Pew doesn’t include working class as an option in its survey, but the long-running General Social Survey (GSS) includes both working class and lower class as options. In the chart below, I use the GSS to track class identification between 1980 and 2012 (the most recent year for which GSS data is available). As it shows, at 44 percent, the share of Americans identifying as working class in 2012 was the same as the share identifying as middle class. Only about 8 percent of Americans identified as lower class, slightly higher than the roughly 5 percent on average who identified as lower class before the Great Recession.

Subjective class id by GSS year for this respondent
Source: Author’s tabulation of data from General Social Survey (1980-2012).

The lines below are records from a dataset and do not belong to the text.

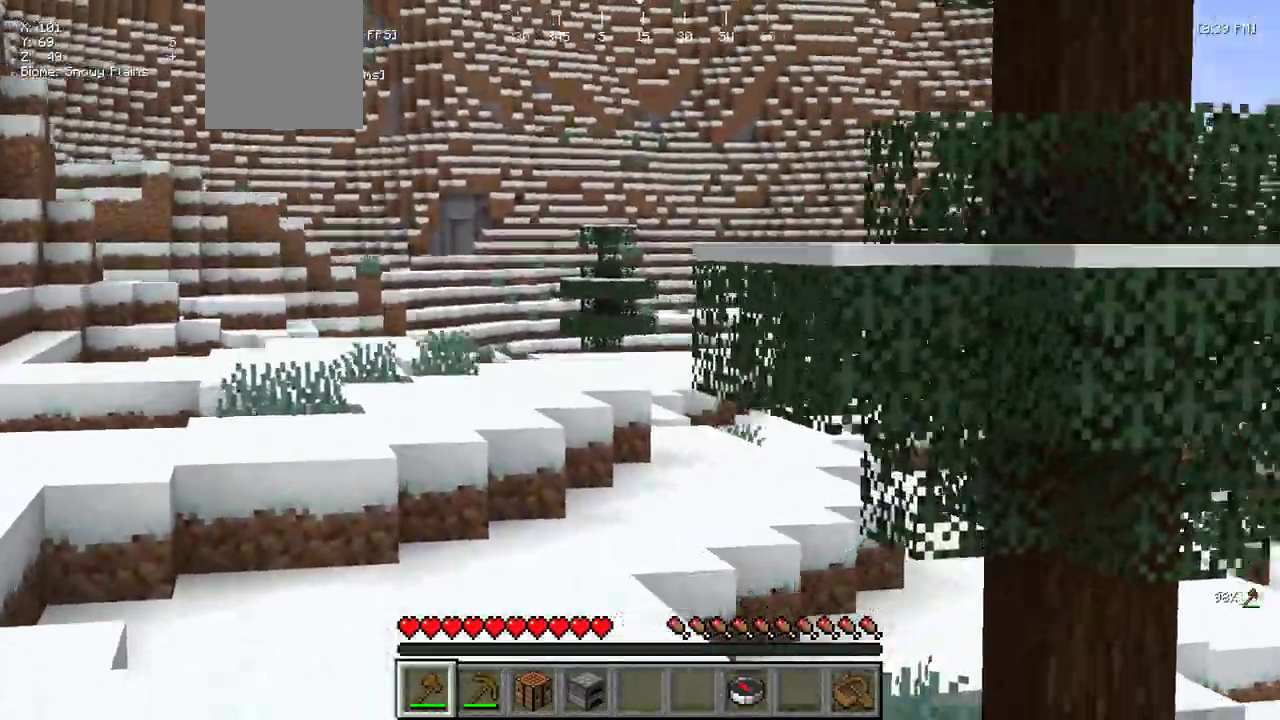
{"keys": ["a", "w"], "mouse": [], "events": []}
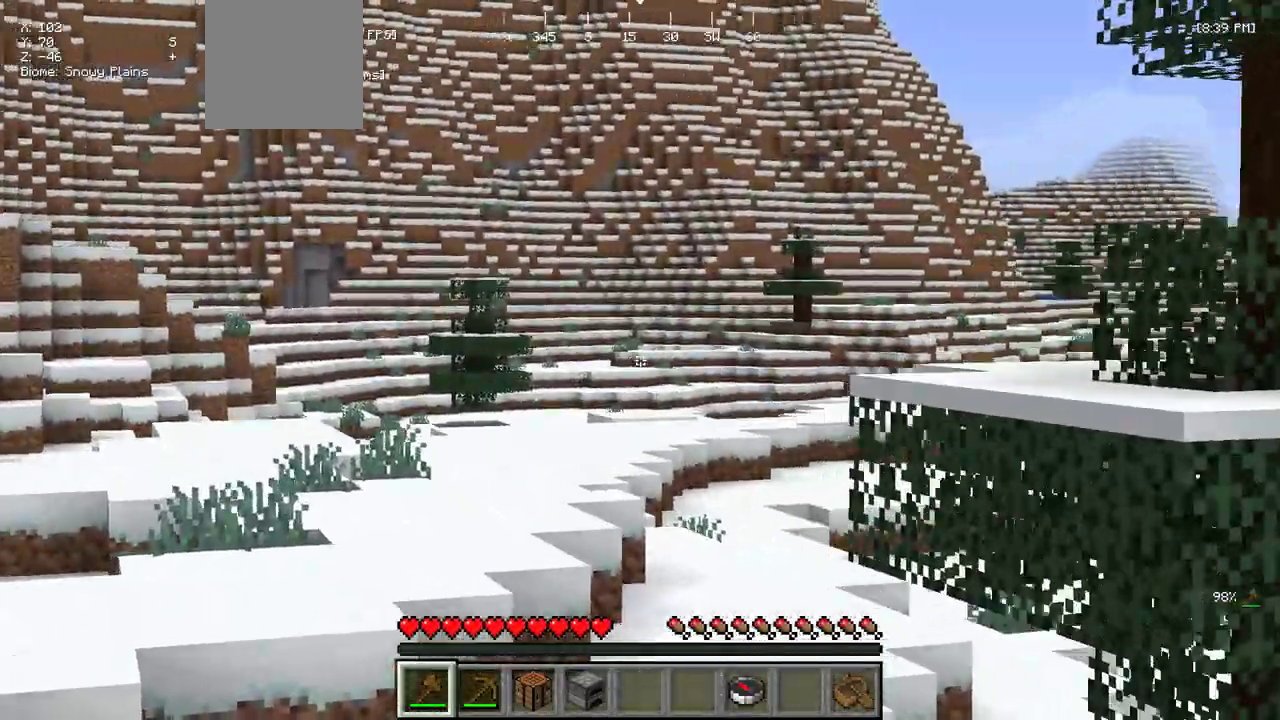
{"keys": ["a", "w"], "mouse": [], "events": []}
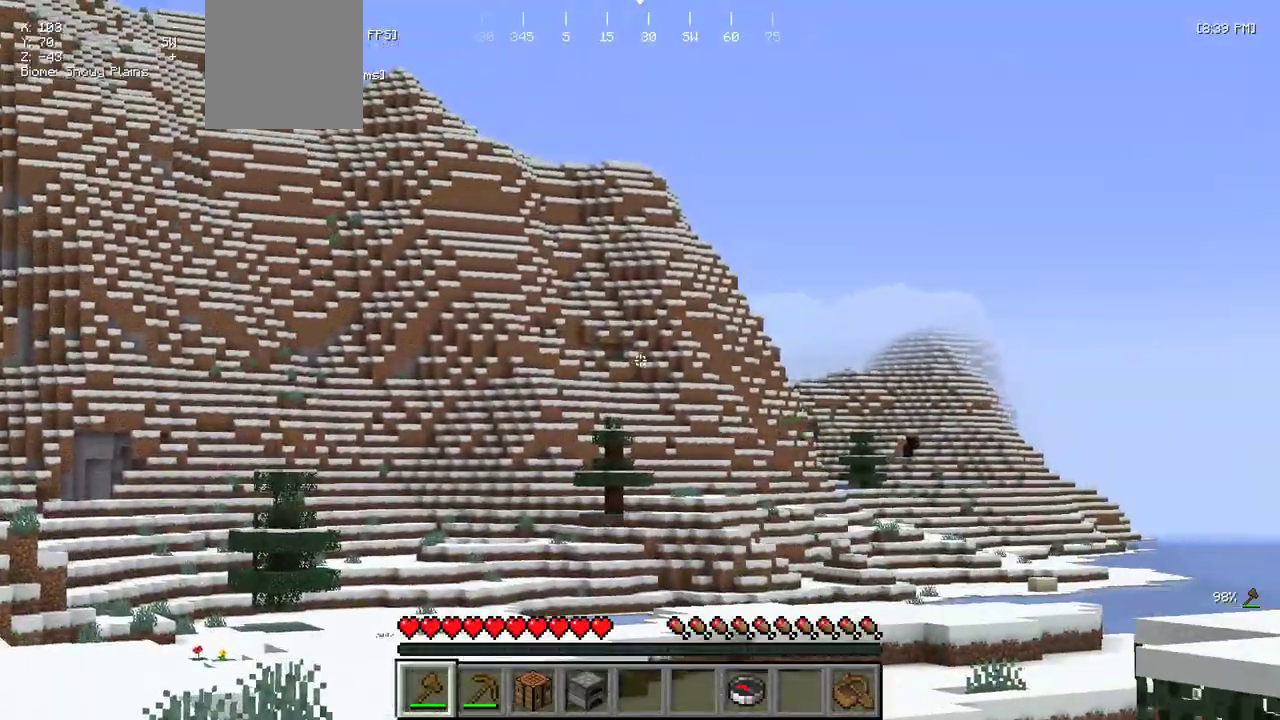
{"keys": ["a", "w"], "mouse": [], "events": []}
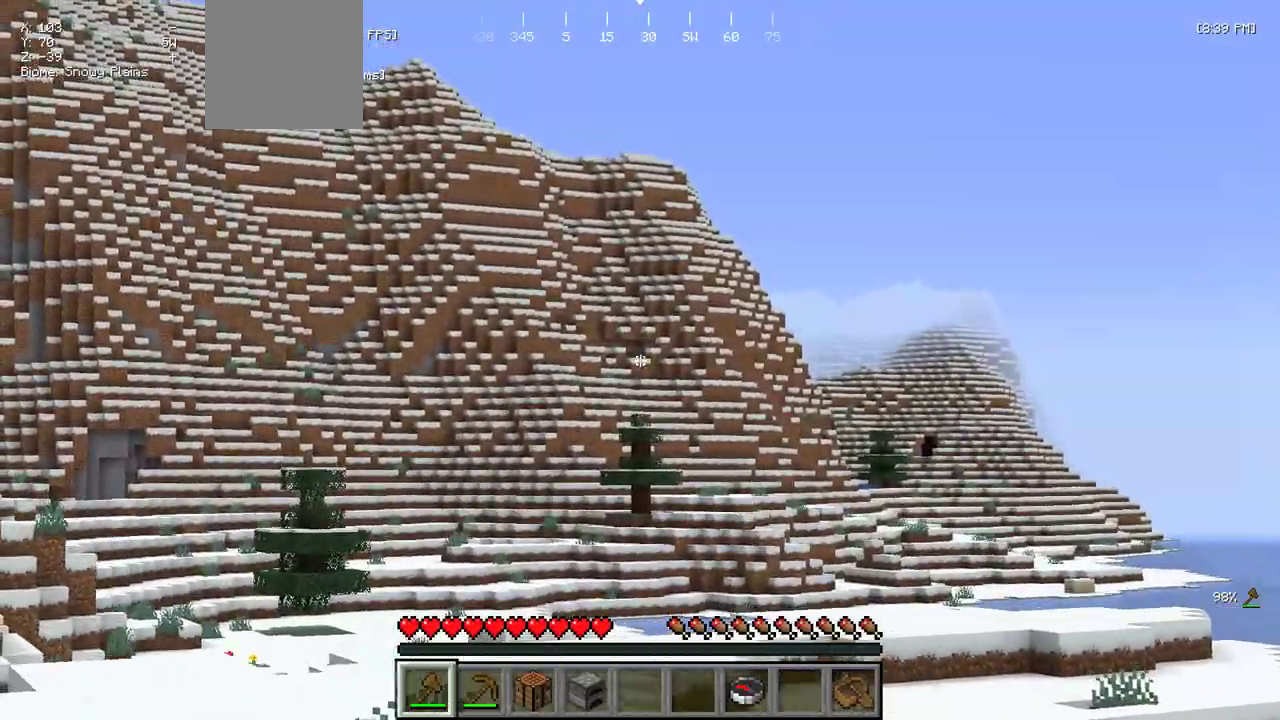
{"keys": ["w"], "mouse": [], "events": [[67, "w", "up"], [83, "a", "up"], [117, "d", "down"], [233, "w", "down"], [383, "d", "up"]]}
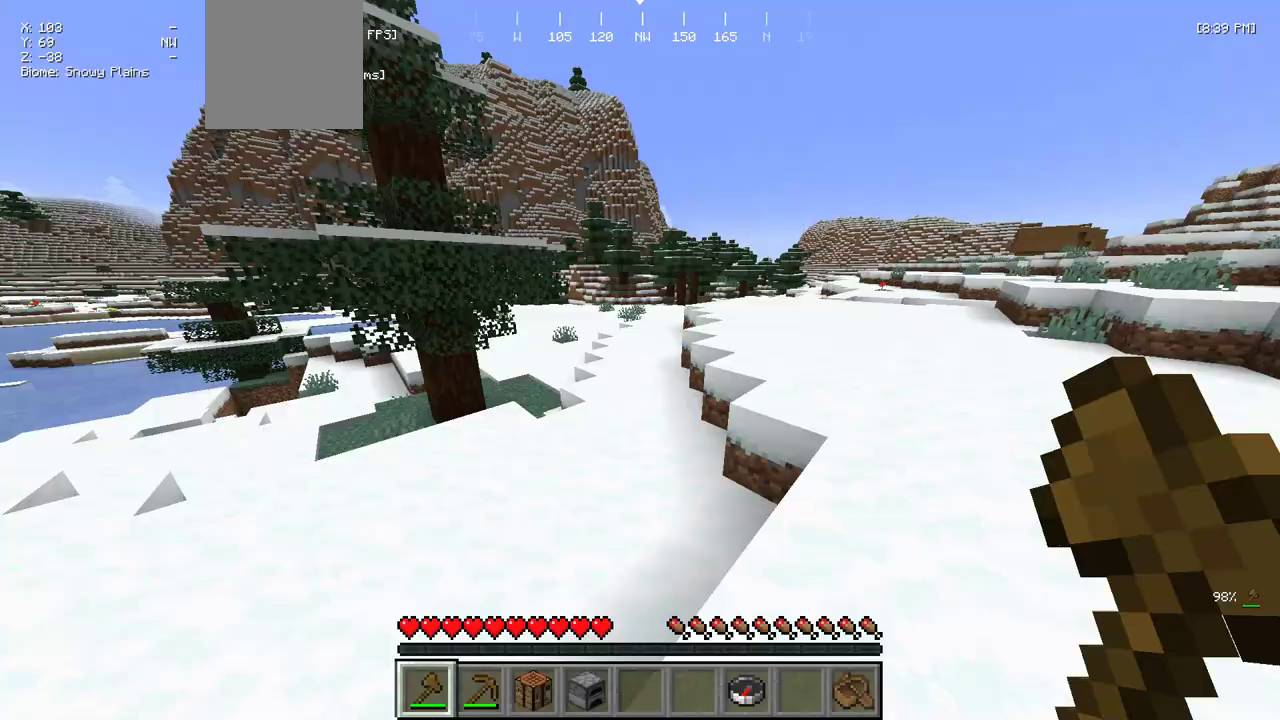
{"keys": ["w"], "mouse": [], "events": []}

The fact that as many Americans self-identify as working class as do middle class is striking given how uncommon the term working class seems to be in both the media and political speech these days. This is the case not only when compared to the nearly ubiquitous term middle class, but also when compared to seemingly disfavored ones like the poor and poverty. For example, when I searched the New York Times over the last 12 months, I got back three and a half times as many results using the term “poverty” (10,600) as I did when using the term “working class” (2,950).

Similarly, articles mentioning both the middle class and the poor were much more common in the Times over the last year than ones referencing both the middle class and the working class.

A related issue involves the extent to which the actual working class is still often conflated in media and political discourse with the “white working class.” In both the media and politics, the face of the working class is often that of a retired white factory worker living in a swing state, while low-income people of color, single mothers, and others who don’t fit the conventional paradigm of the working class are more typically described as poor or lower class.

But as the figure below shows, even those in the lowest income group (here under $20,000) typically identify in class terms as working class (and as middle class as often as they do lower class).

Subjective class id by total family income

Moreover, working class identification among white, non-Latinos is much lower than it is among blacks and Latinos. For example, as the table below shows, black women much more likely to identify as working class than white, non-Hispanic men (56% vs. 40%).

Percent id as working class by race and gender: 2010-2012

In short, both the media and politics need to catch up with how Americans really think of themselves in class terms, and do a better job of representing the diverse nature of today’s near-majority working class.

PS: For an excellent in-depth discussion of class identification in the United States as of the mid-2000s, see this paper by Berkeley’s Michael Hout and the Russell Sage volume Social Class: How Does It Work?.